A: I think it's been invaluable. I will bring the perspective to foreign policy and national security not just of the situation room but of the front lines. These questions are important to me because I've seen what happens when soldiers' lives are put on the line. You better have a smart foreign policy to back them up. The Presidency has three key job descriptions: chief executive of the fiscal and domestic policies of the United States - head of state and therefore, the nation's chief diplomat - and Commander in Chief of the Nation's military forces. I think my experience in the Navy helped teach me something about two thirds of that job, and I'm lucky to have had that experience and training.

Q: What do you feel is the most important issue in this campaign?

A: Leadership to make America stronger - on all the issues. I really believe if we had leadership that dared to tell the truth and help Americans make tough choices we'd be better on almost every issue - the economy, health care, national security, you name it. I can't wait to remind this President that landing on an aircraft carrier does not make up for a failed economic policy.

Q: You have been in the Senate for almost 20 years. When looking back, what do you think was the moment when you feel you truly made a difference? What are some of the issues and constituent concerns you worked with that you would like to bring to the White House?
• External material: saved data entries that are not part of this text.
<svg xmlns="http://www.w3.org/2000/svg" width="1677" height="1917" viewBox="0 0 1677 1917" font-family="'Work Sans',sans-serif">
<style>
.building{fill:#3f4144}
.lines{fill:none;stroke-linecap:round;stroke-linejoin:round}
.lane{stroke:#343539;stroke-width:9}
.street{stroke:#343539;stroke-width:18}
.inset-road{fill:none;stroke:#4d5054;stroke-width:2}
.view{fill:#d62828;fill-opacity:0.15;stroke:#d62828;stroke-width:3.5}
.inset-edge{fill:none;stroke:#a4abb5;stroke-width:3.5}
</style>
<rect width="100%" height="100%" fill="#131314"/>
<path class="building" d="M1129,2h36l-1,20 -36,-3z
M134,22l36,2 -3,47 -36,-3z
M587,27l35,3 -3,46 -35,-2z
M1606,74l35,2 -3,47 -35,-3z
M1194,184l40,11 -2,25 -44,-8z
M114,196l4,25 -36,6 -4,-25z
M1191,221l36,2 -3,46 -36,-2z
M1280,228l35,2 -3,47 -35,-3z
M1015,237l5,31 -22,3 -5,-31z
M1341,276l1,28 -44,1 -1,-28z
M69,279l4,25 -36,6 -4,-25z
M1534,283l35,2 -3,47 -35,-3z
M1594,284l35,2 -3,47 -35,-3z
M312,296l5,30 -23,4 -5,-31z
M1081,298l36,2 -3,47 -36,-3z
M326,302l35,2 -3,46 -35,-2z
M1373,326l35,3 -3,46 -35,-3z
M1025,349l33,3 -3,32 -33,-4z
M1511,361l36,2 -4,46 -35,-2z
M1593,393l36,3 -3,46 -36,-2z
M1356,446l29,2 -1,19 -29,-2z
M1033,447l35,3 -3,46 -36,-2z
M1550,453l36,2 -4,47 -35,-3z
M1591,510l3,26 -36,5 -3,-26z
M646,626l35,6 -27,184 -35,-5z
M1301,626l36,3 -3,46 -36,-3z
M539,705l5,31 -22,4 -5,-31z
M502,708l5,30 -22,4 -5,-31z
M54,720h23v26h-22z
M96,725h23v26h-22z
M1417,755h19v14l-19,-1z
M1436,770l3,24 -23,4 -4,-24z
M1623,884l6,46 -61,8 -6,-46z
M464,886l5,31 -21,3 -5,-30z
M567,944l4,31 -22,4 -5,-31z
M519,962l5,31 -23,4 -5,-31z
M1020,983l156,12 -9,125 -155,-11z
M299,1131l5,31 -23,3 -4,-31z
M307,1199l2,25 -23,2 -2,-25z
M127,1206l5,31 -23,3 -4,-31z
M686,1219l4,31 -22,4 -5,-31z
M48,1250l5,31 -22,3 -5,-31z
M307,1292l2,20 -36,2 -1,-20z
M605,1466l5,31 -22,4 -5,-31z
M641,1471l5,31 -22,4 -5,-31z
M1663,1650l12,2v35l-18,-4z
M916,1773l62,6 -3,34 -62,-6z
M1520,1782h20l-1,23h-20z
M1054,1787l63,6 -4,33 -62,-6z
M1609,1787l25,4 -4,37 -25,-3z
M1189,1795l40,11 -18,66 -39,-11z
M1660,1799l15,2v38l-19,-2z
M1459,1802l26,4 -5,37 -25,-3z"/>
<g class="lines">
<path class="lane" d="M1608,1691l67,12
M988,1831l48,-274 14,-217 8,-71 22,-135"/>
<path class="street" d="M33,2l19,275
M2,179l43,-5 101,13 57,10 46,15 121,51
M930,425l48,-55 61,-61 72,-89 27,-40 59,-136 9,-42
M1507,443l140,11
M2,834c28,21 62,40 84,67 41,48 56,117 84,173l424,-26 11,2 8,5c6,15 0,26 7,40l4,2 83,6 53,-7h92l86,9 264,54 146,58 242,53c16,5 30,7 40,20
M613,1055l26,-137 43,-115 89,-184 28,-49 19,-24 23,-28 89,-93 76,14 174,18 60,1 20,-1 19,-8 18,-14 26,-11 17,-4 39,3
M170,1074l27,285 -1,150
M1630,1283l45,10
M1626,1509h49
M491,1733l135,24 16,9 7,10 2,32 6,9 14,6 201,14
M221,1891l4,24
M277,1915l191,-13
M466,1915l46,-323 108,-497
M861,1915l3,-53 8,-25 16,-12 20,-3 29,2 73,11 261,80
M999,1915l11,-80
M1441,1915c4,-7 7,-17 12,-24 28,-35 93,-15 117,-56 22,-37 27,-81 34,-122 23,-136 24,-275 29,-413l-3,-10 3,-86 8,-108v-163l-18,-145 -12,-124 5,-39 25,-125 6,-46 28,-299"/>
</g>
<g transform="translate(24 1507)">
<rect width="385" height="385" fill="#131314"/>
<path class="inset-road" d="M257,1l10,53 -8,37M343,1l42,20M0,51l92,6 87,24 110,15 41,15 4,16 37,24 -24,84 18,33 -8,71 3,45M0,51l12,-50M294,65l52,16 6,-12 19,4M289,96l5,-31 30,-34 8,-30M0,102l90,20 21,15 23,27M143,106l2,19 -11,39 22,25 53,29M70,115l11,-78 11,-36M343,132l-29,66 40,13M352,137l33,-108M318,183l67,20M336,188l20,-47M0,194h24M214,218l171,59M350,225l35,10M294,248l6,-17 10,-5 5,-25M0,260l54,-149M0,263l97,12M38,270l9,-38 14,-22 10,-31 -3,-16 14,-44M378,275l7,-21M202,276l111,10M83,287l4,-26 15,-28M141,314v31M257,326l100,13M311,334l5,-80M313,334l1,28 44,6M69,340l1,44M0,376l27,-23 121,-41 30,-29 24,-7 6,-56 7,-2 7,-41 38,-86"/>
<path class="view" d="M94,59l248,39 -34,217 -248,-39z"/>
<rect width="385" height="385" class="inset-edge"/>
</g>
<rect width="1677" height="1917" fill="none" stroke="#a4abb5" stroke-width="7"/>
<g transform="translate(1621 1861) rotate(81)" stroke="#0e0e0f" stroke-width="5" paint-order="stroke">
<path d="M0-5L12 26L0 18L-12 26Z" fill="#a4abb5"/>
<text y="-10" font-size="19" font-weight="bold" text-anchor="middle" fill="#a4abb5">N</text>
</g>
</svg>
A: You get a chance to make a difference every day in the Senate, sometimes in small ways, sometimes in bigger ways. As a
Senator I went to Harlem to visit a program called Youthbuild where kids from court diversion programs and dropouts were being trained in construction and getting their GED. It was incredible. With tough love, opportunity and responsibility, these kids were turning their lives around. So I went back to the Senate, and we made Youthbuild a national program. Today it's in, I think, about 70 cities with thousands of graduates - that is just one of the things you can do to take your vision of how the country ought to work and take it nationwide. It's such a rewarding feeling.
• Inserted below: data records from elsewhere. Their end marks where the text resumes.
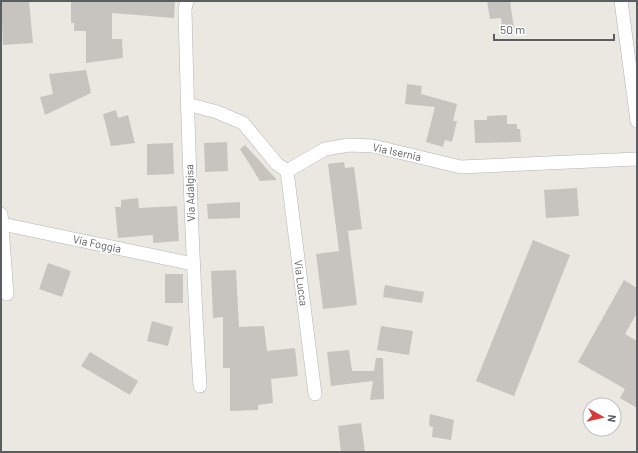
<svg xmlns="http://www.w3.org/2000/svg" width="638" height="453" viewBox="0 0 638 453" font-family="Barlow,sans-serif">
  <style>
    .building { fill: #c7c3be }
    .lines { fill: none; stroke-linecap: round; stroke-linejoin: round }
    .street-casing { stroke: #b2b4b8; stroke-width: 14 }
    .street { stroke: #fff; stroke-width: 13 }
    .labels { text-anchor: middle; stroke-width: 3.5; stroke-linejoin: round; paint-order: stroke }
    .street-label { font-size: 11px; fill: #5a5d61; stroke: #fff }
  </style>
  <rect width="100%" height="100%" fill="#ebe8e1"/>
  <!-- building -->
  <g class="building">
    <polygon points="1,1 29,1 33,43 3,45"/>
    <polygon points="71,1 175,1 174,18 112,13 112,39 122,39 123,58 86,63 86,31 74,31 74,23 71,23"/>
    <polygon points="487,1 510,1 514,29 502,31 501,18 490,19"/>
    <polygon points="86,70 91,93 45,115 40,97 53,94 49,74"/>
    <polygon points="407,84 422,86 421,94 457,104 453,121 457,121 452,142 445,140 443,147 426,142 435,107 405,104"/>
    <polygon points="116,110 118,118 128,115 135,143 111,146 103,114"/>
    <polygon points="507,115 507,124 517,124 517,129 520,129 521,142 475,143 474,120 487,120 487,116"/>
    <polygon points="227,142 228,171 205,172 204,143"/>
    <polygon points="173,143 174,174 147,175 147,144"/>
    <polygon points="245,145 277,180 260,181 240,149"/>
    <polygon points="344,162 345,168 354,167 362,229 348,231 357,305 323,309 316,254 339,251 328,164"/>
    <polygon points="577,188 579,216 546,218 544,190"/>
    <polygon points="138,198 139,208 177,206 179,241 153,243 153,235 118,238 115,207 121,207 121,200"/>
    <polygon points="240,202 240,218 208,219 207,204"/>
    <polygon points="533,240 570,255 514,396 476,381"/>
    <polygon points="48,263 71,271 62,297 39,289"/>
    <polygon points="236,270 239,327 264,326 267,351 295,348 298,376 271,379 273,403 258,405 258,410 230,411 230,368 223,368 223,317 213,318 211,271"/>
    <rect x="165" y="274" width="18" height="29"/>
    <polygon points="624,280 637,288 637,313 625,334 637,341 637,408 620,398 625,389 578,362"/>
    <polygon points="385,285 424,292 422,303 383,297"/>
    <polygon points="152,321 173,327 168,346 147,341"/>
    <polygon points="381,326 413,331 409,355 377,350"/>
    <polygon points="349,350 352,371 374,371 376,358 383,358 384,399 370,400 373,381 331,386 327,352"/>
    <polygon points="90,352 138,381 130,395 81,366"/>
    <polygon points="430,414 454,420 451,440 432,437 433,427 429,426"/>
    <polygon points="361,423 365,452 341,452 338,426"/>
  </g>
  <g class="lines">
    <defs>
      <g id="street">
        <path d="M187,1L185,9C188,135 192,260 200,386"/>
        <polyline points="621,1 637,121"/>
        <polyline points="187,104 217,112 243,123 277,164 287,171 325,149 349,145 373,146 461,167 637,159"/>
        <polyline points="287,171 315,394"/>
        <polyline points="1,214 7,294"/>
        <polyline points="2,224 193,264"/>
      </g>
    </defs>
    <!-- street casing -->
    <use href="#street" class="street-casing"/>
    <!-- street -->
    <use href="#street" class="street"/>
  </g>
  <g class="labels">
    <!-- street labels -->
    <g class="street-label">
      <text transform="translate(397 152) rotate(12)" y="4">Via Isernia</text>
      <text transform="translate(190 193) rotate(-92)" y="4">Via Adalgisa</text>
      <text transform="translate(97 244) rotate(12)" y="4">Via Foggia</text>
      <text transform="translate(301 283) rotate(83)" y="4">Via Lucca</text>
    </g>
  </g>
  <!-- border -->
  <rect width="638" height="453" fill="none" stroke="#5a5d61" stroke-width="4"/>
  <!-- north arrow -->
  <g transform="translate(602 417) rotate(98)"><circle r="19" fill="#ffffff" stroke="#bdbec0"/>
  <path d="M0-3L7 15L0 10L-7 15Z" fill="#da3b39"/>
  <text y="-6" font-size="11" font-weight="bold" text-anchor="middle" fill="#5a5d61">N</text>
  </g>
  <!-- scale -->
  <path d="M494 34v6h120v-6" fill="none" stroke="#5a5d61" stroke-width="2"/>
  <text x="500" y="34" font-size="12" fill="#5a5d61" stroke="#ffffff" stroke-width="3" paint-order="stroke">50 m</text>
</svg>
Q: How do you view your political philosophy? How does it compare to other Democratic candidates?

A: I don't compare myself to other candidates, I think that's a huge mistake. Political pundits make small fortunes offering commentary on politicians. I think if you're running for President, you should just tell people where you stand and let them make judgments about what that means. I don't like political labels, I'd much rather talk issues. I believe in just going out and talking common sense, and that's worked pretty well for me.

Q: What do you remember most from working for Vietnam veterans in Washington? When Sen. Pell told you that you might become a member of Congress yourself, did you ever expect it to happen?
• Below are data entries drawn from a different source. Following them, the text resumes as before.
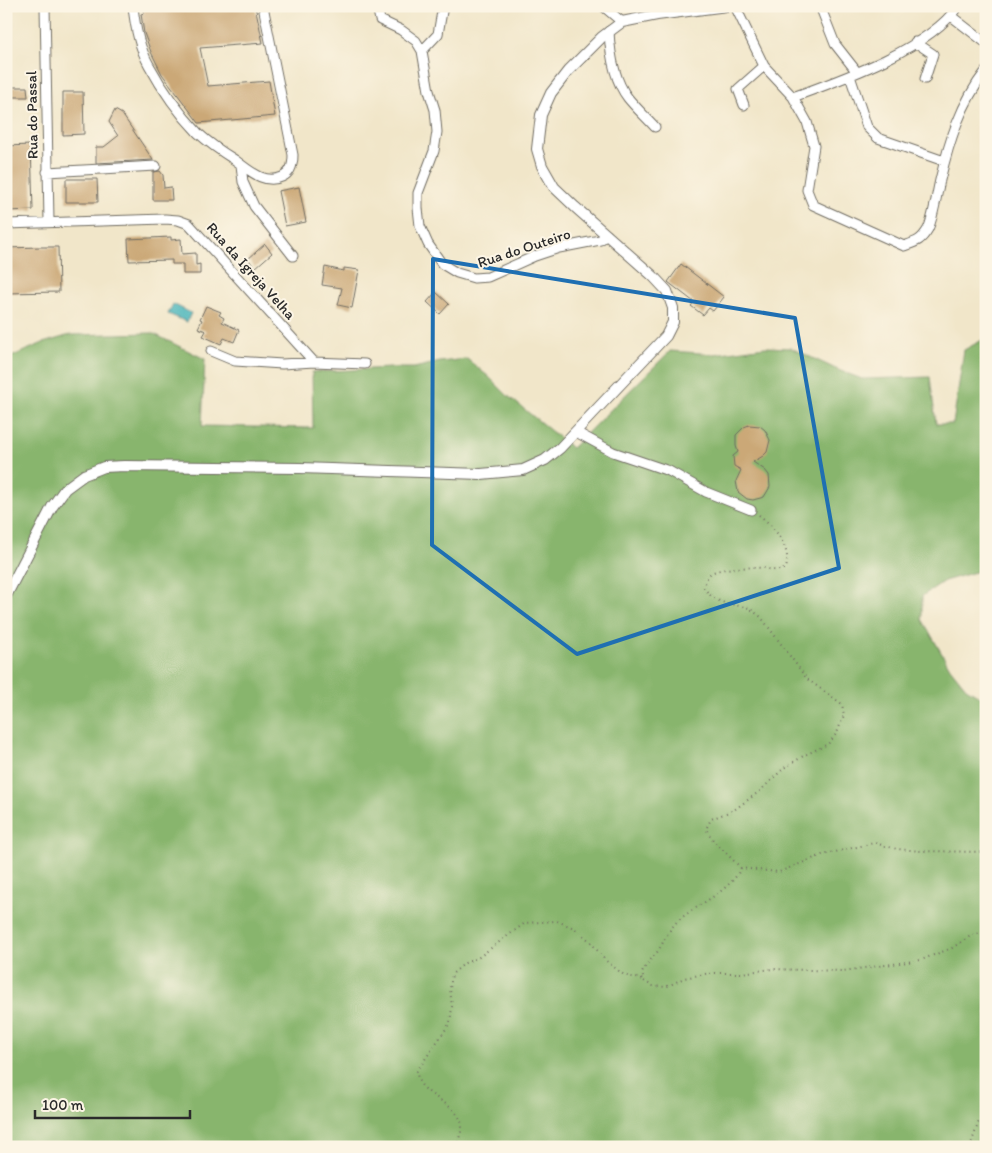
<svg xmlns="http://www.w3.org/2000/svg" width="992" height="1153" font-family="Itim,sans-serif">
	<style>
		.forest { fill: #88b56d; stroke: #5a704c }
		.water { fill: #44b4ba; stroke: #387072 }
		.building { fill: #cba877 }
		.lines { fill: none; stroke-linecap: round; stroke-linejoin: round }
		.minor-casing { stroke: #706c62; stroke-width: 11 }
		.tertiary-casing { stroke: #706c62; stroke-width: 12 }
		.path { stroke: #706c62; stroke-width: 2; stroke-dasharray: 1 4; stroke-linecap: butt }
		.minor { stroke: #fff; stroke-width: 9 }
		.tertiary { stroke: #fff; stroke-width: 10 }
		.marked { fill: none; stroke: #1f6fb2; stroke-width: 4; stroke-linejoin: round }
		.labels { text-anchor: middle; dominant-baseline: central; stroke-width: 4; stroke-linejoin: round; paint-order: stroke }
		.street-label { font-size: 15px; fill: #2b2b2b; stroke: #fcf5e5 }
	</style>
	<rect width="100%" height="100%" fill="#fcf5e5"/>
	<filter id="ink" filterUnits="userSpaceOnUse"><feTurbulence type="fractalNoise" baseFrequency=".02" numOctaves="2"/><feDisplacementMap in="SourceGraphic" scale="10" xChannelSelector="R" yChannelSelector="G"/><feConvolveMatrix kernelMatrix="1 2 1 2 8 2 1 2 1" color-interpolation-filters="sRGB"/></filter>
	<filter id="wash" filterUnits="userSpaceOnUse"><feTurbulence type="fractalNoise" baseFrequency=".0096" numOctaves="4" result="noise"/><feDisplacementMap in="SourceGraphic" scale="20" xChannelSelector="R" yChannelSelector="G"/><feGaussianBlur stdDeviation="1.12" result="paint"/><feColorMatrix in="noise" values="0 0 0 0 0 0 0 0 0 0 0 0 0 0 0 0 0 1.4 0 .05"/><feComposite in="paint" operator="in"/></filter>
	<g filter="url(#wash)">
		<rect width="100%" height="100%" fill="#f1e6c9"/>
		<path class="forest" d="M152 333 205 359 202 426 313 428 312 372 390 368H414L440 362 467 359 489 377 508 396 572 448 670 351 714 354 765 347 791 348 838 370 862 379 930 377 936 424H953L964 350 986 338V569L944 581 922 596V619L950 668 966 688 986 700V1147H6V359L43 343 70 335Z"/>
		<path class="water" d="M173 304 191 313 187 322 168 314Z"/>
		<g id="blocks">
			<path class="building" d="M143 6H255L263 43 200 48 208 86 269 81 275 116 199 123 162 74 151 52 144 33 141 14 144 13Z
				M6 87H27L28 97H6Z
				M63 92H83L84 134 63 135Z
				M115 110 122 114 153 160 96 163V147H104L118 136 109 122Z
				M31 145 33 210 8 211 6 146Z
				M160 171 163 175 164 188 171 187 172 200H153V172Z
				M66 179H97L98 202H66Z
				M299 187 306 222 285 226 278 191Z
				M171 237V240L181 239 182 254 196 253V265L200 264V274H183V264H172V260L129 261 128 239Z
				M265 244 272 253 255 268 248 259Z
				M40 247H58L59 292 6 293V248Z
				M681 264 724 297 713 311 709 308 703 315 691 306 694 302 668 282Z
				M325 267 344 271V268L359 270 352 308 338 305 342 288 322 285Z
				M436 292 449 304 440 314 427 302Z
				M206 306 221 312 219 315 224 318 222 322 239 330 234 342 224 338 221 344 203 336 206 331 198 328 202 320 200 319Z
				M749 425 760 426 765 430 770 440 767 452 763 456 753 462 765 470 769 475 770 487 764 497 753 500 747 499 738 492 736 481 741 470 734 466 733 456 738 452 736 446V435L744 427Z"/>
		</g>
	</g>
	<g filter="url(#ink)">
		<use href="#blocks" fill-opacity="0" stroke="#706c62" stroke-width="1"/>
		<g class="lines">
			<defs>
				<path id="minor" d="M45 6 49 222
					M133 6C135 27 139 47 149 65 162 89 179 113 198 133 209 143 222 152 235 160 249 170 264 185 282 177 291 173 293 165 293 155L263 6
					M377 6 380 20 401 30 416 41 422 51 429 91 435 110 437 132 434 151 418 193V208L420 226 428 244 442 264 457 273 474 278 488 277 535 256 559 248 600 240 607 235
					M603 6 622 22
					M735 6 764 66 793 97 807 122 814 146 807 190 813 205 904 246C916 242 921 241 928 229 933 219 937 193 940 180 949 142 961 103 986 71
					M820 6 835 44 857 72
					M951 16 986 43
					M609 31C610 53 614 80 628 98 636 108 646 117 655 127
					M915 42 933 54 925 79
					M422 51 438 34 443 6
					M850 76 867 127 878 138 944 161
					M793 97C840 80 929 49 958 6
					M744 105 738 89 764 66
					M241 165 243 182 254 206 293 256
					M47 172 156 166
					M6 224 165 219 178 220 189 224 314 362
					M211 351 235 361 282 364 314 362 365 364
					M576 432 613 452 669 471 706 492 751 510"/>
				<path id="tertiary" d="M6 596 52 507 65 489 84 475 104 467 124 466 300 468 481 474 523 470 545 460 560 448 666 336 673 322V308L667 291 653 276 575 207 554 187 542 166 537 149 541 115 551 93 568 71 602 37 622 22 657 15 727 6"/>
			</defs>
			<use href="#minor" class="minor-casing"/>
			<use href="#tertiary" class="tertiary-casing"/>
			<path class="path" d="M759 515C775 527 792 549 786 568 777 572 773 570 764 568 753 567 718 567 710 574 706 578 705 583 704 588L711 596 721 602 749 608 761 617 807 679 842 704 844 715 837 733 828 744 805 755 784 768 760 791 734 810 711 819 706 829 713 840 741 868 758 870 779 872 822 855 874 843 897 849 921 851 986 852
				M741 868C730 891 700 903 680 919 669 928 665 940 658 951 651 960 647 962 642 973L644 981 652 986 666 987 684 978 710 973H741L772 969 843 971 921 960 952 948 972 935 986 932
				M457 1147C458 1141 461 1133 462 1128 462 1106 430 1099 420 1083 418 1080 417 1075 417 1071L450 1023 452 1007 450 989 452 974 465 963 479 957 525 923 557 921 574 928 590 941 605 960 624 975 644 980
				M970 1147 986 1101"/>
			<use href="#minor" class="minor"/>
			<use href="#tertiary" class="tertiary"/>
		</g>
	</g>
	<path class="marked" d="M433 259 795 318 839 568 577 654 432 545Z"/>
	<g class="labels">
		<g class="street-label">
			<text transform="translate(32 115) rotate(-91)">Rua do Passal</text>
			<text transform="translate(524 248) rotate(-18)">Rua do Outeiro</text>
			<text transform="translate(251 271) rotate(48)">Rua da Igreja Velha</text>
		</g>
	</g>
	<rect width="992" height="1153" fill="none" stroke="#fcf5e5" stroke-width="25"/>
	<path d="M35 1110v8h155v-8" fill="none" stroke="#2b2b2b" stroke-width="2.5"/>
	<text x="42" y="1110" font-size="15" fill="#2b2b2b" stroke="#fcf5e5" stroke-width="4" paint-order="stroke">100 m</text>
</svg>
A: Those were tough times in America, and I remember still how much it was vets fighting for vets that really made the difference. We believed in each other. It was so hard to get politicians to listen, but we raised our voices and we knocked on doors and we fought with our heads and our gut. I still remember with pride at the outcome, that for our generation of Veterans the war did not end when we came home. For us, the fight continued - the recognition honoring our deeds came when Veterans pushed for it - Agent Orange, outreach centers, extension of the GI Bill - increased funding for Veterans Affairs, these all happened because Veterans remembered their brothers and sisters and never stopped fighting to keep faith with the promise to veterans. We had a sense of special responsibility to those who weren't lucky enough to make it home.

Q: Why should people vote for you in the upcoming election?

A: Because it is time we had a President who is on the side of the many, not the few - a President with a real economic strategy to get this nation moving again. That means investing in people; it means restoring fiscal discipline, and it means that when an Enron bilks the retirement savings of ordinary investors and shatters consumer confidence, those greedy few at the top are going to go to jail.

Q: If you could seek advice from three people (alive or dead) during your run for the White House who would they
be and why?

A: My parents, because they really understood what patriotism and service are all about and this would've been a very special journey for them.